Extracted data entries:
──────────────────────────────

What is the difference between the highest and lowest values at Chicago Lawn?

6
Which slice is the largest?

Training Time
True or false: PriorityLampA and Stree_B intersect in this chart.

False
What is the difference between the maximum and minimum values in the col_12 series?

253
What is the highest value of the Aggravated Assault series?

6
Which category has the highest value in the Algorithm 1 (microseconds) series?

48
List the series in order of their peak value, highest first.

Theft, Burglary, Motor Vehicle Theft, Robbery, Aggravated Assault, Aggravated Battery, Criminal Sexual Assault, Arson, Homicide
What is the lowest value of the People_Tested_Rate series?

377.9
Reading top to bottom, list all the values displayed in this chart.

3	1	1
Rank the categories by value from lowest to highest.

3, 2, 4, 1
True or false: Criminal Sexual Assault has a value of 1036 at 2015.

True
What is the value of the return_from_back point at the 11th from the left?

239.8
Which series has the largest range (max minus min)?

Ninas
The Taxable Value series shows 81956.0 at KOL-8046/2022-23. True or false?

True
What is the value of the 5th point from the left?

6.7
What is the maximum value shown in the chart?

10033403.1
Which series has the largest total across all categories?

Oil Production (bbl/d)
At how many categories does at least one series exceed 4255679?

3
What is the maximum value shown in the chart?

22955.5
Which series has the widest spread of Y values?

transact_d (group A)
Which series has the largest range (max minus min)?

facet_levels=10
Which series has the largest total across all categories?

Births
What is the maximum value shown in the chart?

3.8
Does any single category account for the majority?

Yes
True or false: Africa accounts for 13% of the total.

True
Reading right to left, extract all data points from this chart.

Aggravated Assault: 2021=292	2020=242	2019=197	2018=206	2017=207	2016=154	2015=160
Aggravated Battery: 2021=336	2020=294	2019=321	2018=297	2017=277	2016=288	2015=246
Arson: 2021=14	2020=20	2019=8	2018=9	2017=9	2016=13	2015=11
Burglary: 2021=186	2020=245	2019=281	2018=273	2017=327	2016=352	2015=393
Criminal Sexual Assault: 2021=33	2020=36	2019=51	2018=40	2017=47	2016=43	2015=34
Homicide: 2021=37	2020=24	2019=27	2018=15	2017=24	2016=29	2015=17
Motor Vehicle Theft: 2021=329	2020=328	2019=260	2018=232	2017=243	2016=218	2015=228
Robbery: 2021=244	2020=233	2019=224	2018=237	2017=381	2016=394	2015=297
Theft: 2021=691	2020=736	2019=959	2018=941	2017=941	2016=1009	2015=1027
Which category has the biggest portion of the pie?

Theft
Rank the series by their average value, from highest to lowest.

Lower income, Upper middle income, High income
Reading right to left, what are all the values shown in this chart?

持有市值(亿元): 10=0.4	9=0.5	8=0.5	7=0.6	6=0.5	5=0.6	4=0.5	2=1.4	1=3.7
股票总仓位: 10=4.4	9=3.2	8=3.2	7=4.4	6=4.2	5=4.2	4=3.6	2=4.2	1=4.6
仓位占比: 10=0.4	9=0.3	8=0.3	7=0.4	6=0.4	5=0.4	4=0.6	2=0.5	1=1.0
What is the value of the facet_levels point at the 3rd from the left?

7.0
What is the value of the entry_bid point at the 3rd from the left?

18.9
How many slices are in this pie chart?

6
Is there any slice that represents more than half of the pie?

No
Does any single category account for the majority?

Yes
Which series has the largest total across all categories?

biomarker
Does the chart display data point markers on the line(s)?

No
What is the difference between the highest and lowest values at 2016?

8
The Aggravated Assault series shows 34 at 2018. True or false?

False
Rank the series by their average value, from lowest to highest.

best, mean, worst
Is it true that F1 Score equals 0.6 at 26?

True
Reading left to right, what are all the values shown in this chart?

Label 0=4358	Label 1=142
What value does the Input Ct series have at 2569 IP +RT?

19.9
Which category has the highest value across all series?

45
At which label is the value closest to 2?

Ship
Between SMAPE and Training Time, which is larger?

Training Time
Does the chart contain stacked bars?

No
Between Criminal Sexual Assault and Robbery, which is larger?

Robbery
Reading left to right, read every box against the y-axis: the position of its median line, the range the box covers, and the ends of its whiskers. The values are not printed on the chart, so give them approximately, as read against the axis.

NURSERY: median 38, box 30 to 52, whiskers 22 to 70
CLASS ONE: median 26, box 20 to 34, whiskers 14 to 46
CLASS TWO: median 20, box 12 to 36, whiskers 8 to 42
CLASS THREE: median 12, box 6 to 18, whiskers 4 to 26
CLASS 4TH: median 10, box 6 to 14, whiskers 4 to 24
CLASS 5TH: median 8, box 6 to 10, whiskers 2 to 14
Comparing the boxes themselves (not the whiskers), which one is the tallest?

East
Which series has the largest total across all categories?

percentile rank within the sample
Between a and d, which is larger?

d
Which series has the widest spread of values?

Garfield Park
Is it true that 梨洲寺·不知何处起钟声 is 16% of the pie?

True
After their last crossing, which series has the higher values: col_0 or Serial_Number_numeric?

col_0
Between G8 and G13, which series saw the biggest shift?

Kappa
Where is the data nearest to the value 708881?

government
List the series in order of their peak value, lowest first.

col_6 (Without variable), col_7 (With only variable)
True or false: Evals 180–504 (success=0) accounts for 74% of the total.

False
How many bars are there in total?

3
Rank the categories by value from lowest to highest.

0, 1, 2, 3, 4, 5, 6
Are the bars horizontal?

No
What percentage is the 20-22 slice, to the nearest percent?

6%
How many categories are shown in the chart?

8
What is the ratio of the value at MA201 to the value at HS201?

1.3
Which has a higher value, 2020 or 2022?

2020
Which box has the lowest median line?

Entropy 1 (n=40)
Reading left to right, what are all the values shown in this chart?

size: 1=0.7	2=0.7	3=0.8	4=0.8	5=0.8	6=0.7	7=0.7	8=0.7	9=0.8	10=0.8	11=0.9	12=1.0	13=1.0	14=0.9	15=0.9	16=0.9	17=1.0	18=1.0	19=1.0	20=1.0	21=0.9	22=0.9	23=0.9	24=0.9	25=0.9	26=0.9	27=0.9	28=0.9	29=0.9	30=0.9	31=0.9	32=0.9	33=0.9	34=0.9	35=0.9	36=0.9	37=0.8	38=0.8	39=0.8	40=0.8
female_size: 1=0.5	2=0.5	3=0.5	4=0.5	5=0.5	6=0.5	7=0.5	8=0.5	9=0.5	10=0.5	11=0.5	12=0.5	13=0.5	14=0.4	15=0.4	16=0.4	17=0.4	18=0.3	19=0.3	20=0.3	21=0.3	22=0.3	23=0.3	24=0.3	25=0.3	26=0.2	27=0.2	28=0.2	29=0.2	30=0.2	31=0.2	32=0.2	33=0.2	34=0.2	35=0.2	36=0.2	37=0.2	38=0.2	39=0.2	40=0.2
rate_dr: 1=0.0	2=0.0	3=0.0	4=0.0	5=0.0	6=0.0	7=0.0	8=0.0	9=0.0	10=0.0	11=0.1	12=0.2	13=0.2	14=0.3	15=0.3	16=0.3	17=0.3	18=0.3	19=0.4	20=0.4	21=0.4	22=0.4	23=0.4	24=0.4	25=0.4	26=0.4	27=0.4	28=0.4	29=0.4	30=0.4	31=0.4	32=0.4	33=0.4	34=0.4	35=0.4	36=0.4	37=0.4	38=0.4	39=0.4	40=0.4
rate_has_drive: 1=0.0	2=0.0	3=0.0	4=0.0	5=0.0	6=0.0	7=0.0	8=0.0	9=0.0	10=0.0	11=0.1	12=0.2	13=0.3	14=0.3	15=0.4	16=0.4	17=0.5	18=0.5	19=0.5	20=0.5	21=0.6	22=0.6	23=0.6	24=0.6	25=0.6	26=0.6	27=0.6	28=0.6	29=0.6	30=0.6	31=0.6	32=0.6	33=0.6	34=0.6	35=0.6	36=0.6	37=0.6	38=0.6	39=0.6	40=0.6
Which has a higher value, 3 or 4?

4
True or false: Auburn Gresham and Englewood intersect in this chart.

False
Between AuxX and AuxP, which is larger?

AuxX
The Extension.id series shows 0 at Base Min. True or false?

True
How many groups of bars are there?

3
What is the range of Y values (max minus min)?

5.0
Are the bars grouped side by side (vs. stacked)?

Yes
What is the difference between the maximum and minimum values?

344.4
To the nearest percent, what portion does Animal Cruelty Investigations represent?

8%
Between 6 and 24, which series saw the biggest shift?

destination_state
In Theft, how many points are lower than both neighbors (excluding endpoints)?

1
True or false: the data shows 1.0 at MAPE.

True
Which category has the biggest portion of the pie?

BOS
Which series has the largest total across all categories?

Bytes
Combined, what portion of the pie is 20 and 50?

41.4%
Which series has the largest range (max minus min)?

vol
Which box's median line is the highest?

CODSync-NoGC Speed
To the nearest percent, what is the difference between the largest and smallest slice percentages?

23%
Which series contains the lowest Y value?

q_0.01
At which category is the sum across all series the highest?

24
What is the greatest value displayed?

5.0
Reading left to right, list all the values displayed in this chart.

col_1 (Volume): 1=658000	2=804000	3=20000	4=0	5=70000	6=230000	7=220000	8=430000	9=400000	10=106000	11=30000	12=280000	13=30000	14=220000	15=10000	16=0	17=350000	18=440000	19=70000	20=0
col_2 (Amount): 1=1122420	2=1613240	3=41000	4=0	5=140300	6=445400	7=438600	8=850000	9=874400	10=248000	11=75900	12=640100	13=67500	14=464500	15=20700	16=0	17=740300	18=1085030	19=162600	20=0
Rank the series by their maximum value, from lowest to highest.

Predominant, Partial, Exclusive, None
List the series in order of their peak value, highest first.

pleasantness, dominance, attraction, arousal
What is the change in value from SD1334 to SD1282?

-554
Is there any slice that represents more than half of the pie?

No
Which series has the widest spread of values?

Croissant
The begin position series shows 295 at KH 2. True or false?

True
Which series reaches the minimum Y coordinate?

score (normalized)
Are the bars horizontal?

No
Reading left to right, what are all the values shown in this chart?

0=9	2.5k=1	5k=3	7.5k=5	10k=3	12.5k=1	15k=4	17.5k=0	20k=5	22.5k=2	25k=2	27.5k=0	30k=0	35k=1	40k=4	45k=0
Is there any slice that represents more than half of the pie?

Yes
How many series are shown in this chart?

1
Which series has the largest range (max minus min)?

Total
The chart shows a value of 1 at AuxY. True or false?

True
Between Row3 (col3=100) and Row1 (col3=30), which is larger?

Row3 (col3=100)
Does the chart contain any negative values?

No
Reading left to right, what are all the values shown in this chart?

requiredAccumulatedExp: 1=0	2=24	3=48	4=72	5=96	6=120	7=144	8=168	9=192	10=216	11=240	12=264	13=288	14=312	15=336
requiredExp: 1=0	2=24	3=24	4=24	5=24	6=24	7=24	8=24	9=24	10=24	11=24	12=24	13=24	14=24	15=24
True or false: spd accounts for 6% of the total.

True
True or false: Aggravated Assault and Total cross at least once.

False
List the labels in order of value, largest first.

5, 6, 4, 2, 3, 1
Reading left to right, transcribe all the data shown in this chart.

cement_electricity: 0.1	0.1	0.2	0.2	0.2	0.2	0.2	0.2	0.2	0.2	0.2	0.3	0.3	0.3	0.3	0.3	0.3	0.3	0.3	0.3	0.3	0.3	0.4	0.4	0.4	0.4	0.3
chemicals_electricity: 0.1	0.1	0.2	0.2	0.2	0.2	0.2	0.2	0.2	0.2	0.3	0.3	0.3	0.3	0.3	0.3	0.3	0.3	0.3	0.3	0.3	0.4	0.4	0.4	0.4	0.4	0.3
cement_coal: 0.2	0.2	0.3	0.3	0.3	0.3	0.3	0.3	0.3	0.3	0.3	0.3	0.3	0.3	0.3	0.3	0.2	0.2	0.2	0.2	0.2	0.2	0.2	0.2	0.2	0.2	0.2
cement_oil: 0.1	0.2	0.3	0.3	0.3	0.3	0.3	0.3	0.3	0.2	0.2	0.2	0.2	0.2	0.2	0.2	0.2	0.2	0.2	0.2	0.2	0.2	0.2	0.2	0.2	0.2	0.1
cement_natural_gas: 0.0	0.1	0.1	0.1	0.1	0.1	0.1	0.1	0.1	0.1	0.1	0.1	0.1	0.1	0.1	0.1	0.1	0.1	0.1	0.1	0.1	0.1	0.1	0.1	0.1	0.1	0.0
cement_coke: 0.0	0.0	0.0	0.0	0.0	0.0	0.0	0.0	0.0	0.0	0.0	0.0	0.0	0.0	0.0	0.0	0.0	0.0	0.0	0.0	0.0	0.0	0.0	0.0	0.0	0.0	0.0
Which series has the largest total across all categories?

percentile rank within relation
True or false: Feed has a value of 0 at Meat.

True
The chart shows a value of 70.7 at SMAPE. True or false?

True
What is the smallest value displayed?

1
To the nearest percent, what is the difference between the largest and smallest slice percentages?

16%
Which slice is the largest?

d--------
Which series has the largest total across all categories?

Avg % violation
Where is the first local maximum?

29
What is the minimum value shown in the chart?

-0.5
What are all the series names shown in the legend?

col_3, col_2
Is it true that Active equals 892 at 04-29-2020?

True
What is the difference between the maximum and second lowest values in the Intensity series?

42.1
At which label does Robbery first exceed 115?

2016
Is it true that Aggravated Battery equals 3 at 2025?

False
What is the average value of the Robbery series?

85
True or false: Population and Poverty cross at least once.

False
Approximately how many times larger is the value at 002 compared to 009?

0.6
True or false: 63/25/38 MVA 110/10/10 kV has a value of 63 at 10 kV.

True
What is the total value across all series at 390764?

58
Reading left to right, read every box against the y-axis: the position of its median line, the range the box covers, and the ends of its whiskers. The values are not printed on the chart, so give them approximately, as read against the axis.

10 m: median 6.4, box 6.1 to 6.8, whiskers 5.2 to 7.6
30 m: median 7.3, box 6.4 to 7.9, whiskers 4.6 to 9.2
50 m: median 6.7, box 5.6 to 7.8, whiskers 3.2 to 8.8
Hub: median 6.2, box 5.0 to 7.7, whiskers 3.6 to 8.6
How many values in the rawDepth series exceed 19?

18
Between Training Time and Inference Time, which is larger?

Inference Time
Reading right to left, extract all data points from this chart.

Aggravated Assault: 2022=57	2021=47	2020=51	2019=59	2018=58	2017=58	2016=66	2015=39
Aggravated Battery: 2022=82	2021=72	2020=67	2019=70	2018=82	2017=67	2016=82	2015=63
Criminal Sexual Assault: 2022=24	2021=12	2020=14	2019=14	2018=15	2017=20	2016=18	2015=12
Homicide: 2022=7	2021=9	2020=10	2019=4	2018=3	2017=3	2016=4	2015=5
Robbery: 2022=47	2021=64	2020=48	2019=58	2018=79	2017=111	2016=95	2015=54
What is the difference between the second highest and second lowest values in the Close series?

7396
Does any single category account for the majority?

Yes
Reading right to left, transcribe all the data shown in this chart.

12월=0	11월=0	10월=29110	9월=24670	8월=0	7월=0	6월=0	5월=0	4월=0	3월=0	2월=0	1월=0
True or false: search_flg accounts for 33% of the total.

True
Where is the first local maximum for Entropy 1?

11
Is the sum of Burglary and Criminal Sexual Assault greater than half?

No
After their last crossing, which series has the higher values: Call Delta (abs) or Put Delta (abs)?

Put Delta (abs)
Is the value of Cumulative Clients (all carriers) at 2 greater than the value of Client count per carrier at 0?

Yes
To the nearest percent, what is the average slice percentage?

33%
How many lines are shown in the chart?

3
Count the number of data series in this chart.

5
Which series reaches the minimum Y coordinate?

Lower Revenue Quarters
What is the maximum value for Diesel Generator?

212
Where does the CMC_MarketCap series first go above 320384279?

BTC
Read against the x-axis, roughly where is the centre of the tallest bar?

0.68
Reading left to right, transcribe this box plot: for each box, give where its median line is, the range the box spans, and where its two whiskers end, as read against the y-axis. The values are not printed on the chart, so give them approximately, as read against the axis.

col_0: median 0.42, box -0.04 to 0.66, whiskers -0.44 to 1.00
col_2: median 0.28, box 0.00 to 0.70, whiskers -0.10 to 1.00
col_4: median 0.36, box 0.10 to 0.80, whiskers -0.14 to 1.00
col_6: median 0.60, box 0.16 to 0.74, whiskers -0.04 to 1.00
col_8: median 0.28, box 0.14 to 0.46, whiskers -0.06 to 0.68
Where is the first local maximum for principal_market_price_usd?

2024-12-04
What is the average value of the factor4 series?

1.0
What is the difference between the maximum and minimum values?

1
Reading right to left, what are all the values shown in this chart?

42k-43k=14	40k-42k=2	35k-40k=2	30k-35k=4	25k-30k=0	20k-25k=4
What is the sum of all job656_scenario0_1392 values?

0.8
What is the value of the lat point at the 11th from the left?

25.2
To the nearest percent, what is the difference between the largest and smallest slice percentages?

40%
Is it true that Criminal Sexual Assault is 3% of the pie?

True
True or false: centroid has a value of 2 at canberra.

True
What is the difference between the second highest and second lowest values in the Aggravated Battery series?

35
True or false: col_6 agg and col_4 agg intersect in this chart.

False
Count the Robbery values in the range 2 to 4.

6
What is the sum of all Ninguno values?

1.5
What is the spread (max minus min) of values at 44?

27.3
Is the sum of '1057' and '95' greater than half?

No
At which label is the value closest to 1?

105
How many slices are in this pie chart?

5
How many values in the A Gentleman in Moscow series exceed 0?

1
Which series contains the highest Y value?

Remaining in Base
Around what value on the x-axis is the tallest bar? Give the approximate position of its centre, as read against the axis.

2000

──────────────────────────────

Action item => Locate each line of the material above that contains the word "last", with case counting, and copy those lines.

Exercise answer =>
After their last crossing, which series has the higher values: col_0 or Serial_Number_numeric?
After their last crossing, which series has the higher values: Call Delta (abs) or Put Delta (abs)?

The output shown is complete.